MATERIAL PROVIDED »
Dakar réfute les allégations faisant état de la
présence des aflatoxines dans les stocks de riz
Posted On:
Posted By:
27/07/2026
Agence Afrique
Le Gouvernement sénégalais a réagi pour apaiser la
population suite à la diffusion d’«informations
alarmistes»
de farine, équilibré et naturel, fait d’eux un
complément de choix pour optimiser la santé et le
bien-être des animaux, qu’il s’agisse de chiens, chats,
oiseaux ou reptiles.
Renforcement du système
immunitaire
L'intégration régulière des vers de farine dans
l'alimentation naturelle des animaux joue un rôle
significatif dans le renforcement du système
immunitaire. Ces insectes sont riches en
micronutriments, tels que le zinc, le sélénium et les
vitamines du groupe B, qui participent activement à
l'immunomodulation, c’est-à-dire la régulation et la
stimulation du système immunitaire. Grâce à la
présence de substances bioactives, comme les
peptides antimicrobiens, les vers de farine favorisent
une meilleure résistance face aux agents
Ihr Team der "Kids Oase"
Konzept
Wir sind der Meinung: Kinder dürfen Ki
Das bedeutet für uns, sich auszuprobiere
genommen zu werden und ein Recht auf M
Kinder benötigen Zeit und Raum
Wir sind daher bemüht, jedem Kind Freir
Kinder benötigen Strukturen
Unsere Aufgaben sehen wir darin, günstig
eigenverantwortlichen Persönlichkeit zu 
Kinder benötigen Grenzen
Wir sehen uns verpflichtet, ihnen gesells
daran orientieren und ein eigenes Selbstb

TASK ITEM » Your answer should be the lines of the listing above between the line holding "oiseaux ou reptiles." and the line holding "Kinder benötigen Strukturen", inclusive, restated word for word and alone.

RESULT BELOW »
oiseaux ou reptiles.
Renforcement du système
immunitaire
L'intégration régulière des vers de farine dans
l'alimentation naturelle des animaux joue un rôle
significatif dans le renforcement du système
immunitaire. Ces insectes sont riches en
micronutriments, tels que le zinc, le sélénium et les
vitamines du groupe B, qui participent activement à
l'immunomodulation, c’est-à-dire la régulation et la
stimulation du système immunitaire. Grâce à la
présence de substances bioactives, comme les
peptides antimicrobiens, les vers de farine favorisent
une meilleure résistance face aux agents
Ihr Team der "Kids Oase"
Konzept
Wir sind der Meinung: Kinder dürfen Ki
Das bedeutet für uns, sich auszuprobiere
genommen zu werden und ein Recht auf M
Kinder benötigen Zeit und Raum
Wir sind daher bemüht, jedem Kind Freir
Kinder benötigen Strukturen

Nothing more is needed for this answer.